Are the SDGs on track?
The Sustainable Development Report 2021 states that for the first time since the adoption of the SDGs in 2015, the global average SDG Index score for 2020 has decreased from the previous year: a decline driven to a large extent by increased poverty rates and unemployment following the outbreak of the COVID‑19 pandemic. Apart from the pandemic there are various underlying challenges to why the SDGs struggle to remain on track:
- There is often a lack of collaboration and funding at individual and institutional level.
- The SDGs are optional. There is no formal mandate or regulation for countries to act or not act on global goals.
- Due to its large scale and universality, there is sometimes lack of clarity on the local adaptiveness of the SDGs.
- The SDGs could be in direct conflict with a country’s economic goals making it a tradeoff between SDGs vs.
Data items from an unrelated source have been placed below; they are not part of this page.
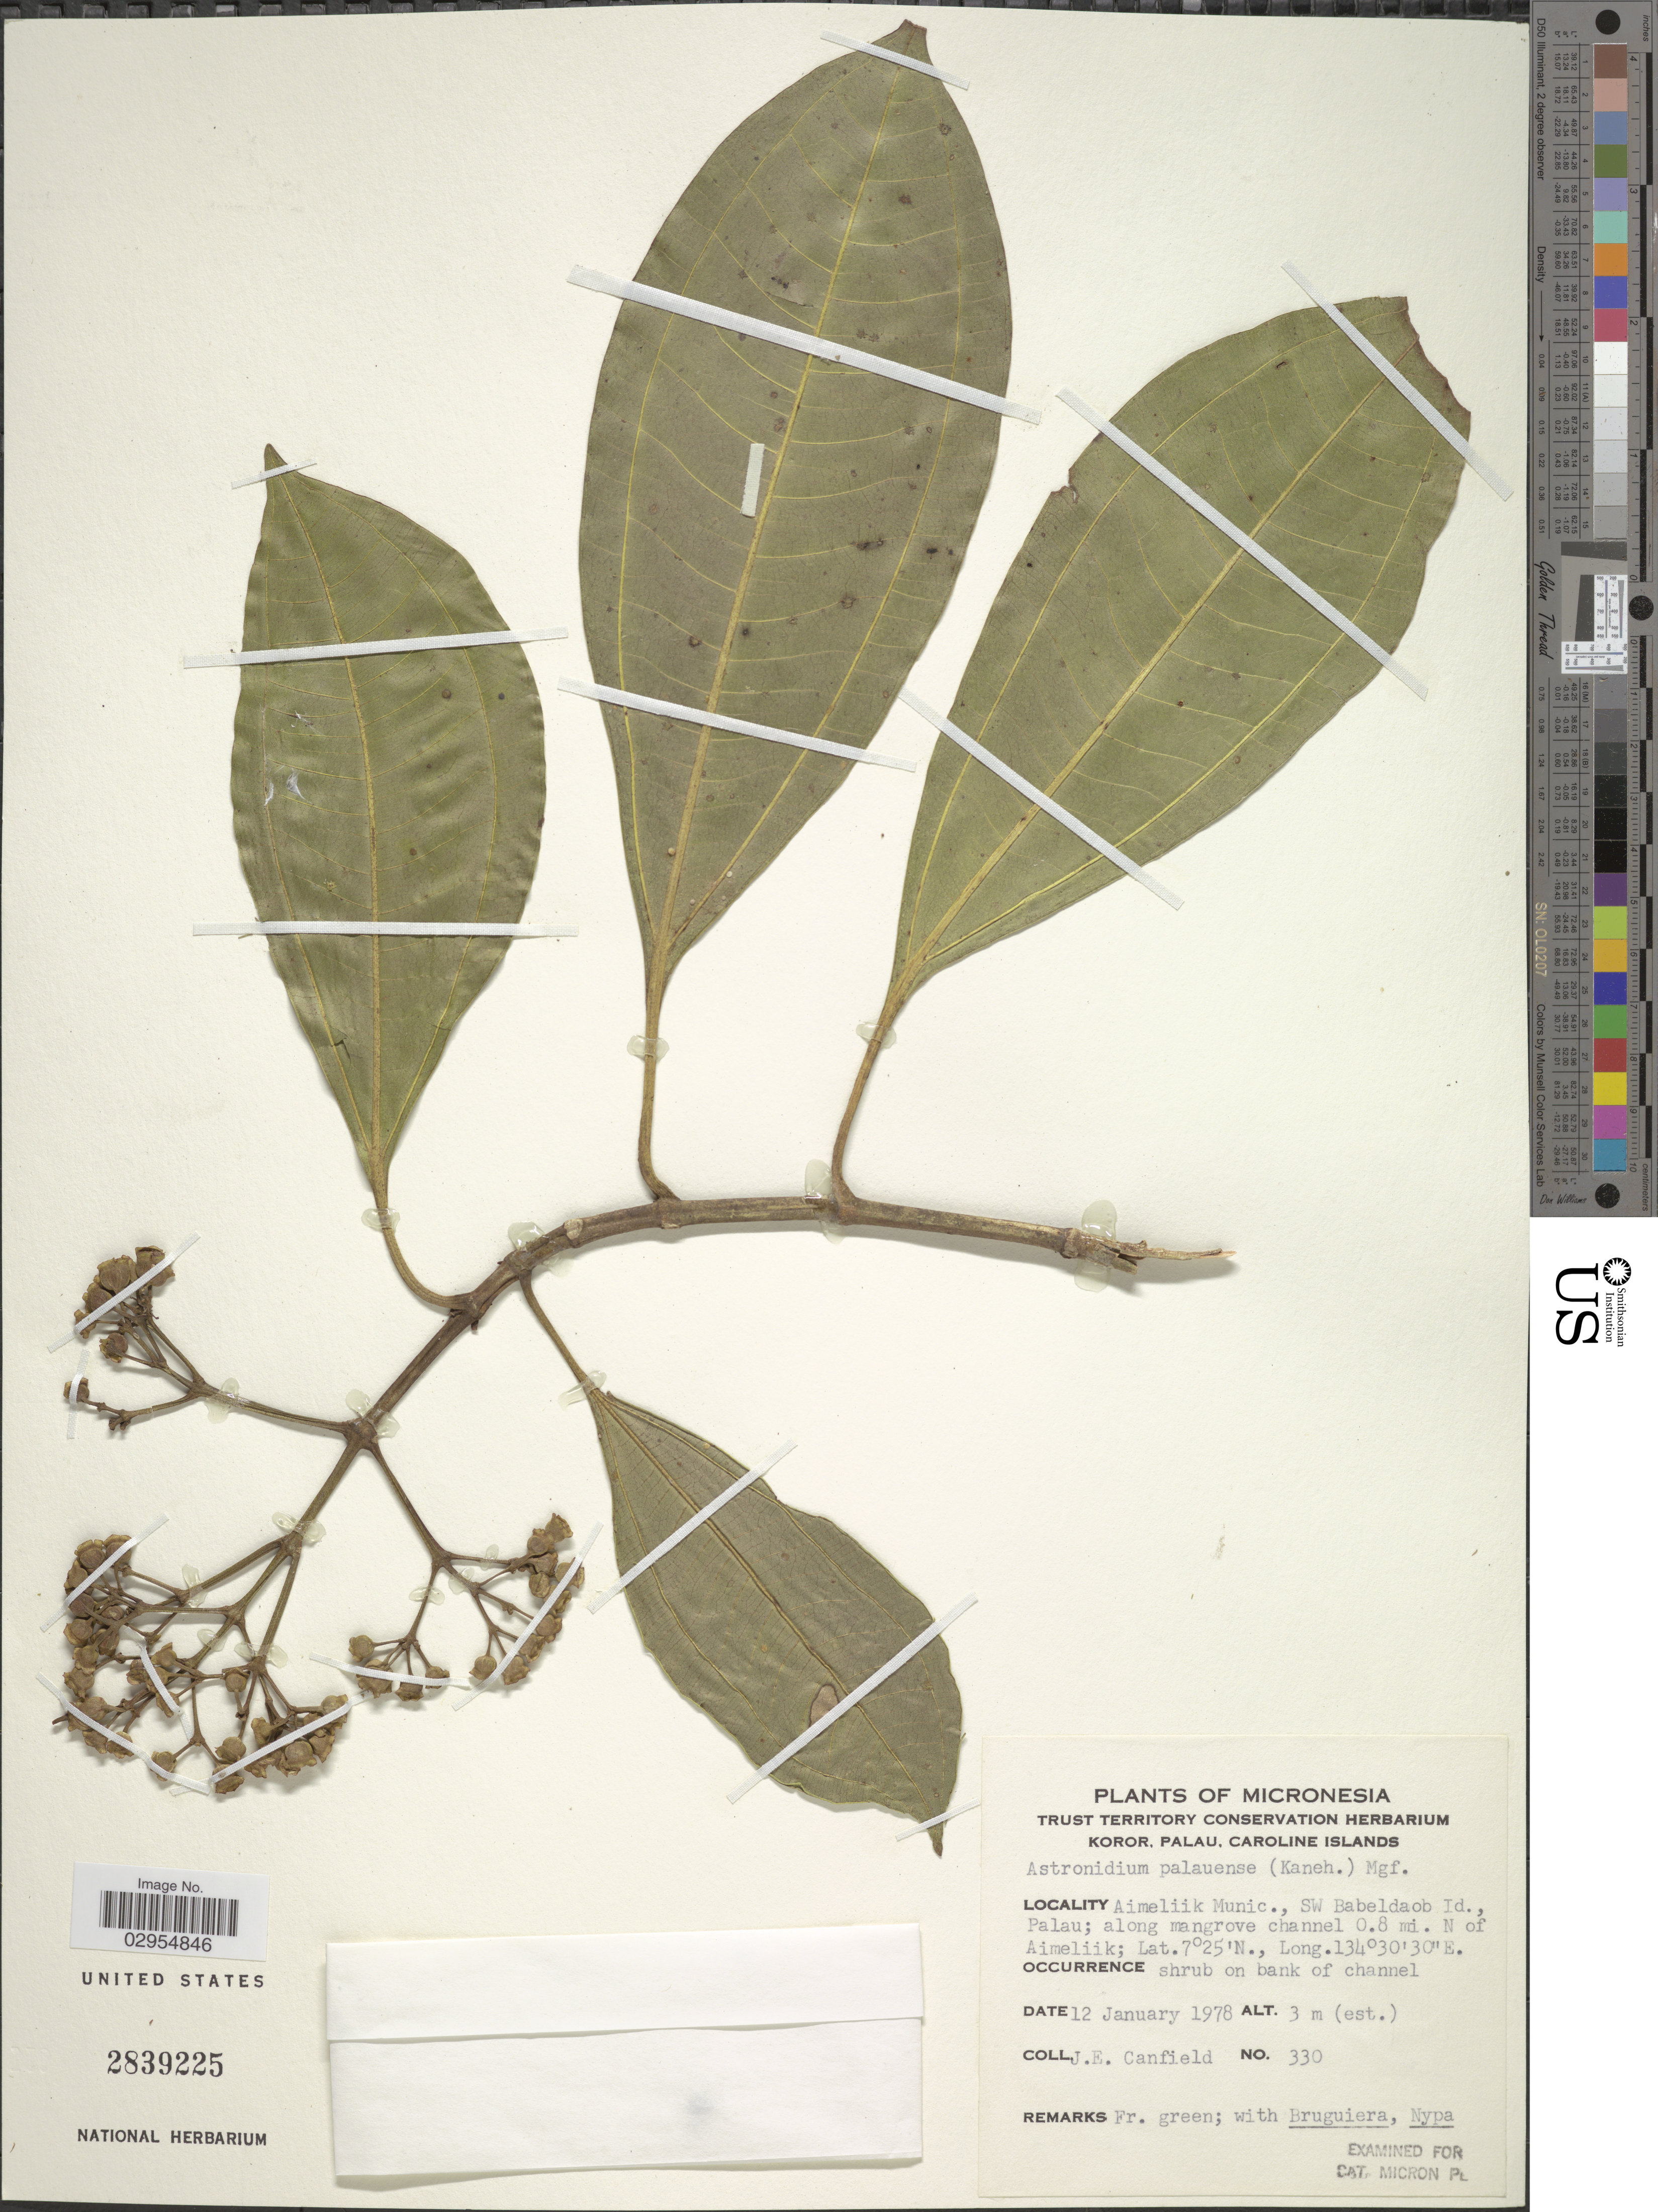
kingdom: Plantae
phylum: Tracheophyta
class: Magnoliopsida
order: Myrtales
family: Melastomataceae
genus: Astronidium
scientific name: Astronidium palauense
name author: (Kaneh.) Markgr.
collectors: J. E. Canfield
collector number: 330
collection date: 1978-01-12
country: Palau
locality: Micronesia. Aimeliik Munic., SW Babeldaob ID., Palau; along mangrove channel 0.8 mi. N of Aimeliik.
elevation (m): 3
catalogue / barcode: US 2839225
GDP. Eg. the need to create better infrastructure like transport or housing vs. the environmental footprint of the construction process and materials i.e. clearing of trees, water consumption etc.
- It is also argued that the SDGs are an organisational framework rather than an implementation framework.
There is a lot of scope for efficient adaptation and implementation of the SDGs beyond conceptual and academic boundaries. The implementation gap can be bridged with measurable action across all stakeholders. Accountability and collaboration among governments, corporates, investors and philanthropists is key for the 2030 agenda.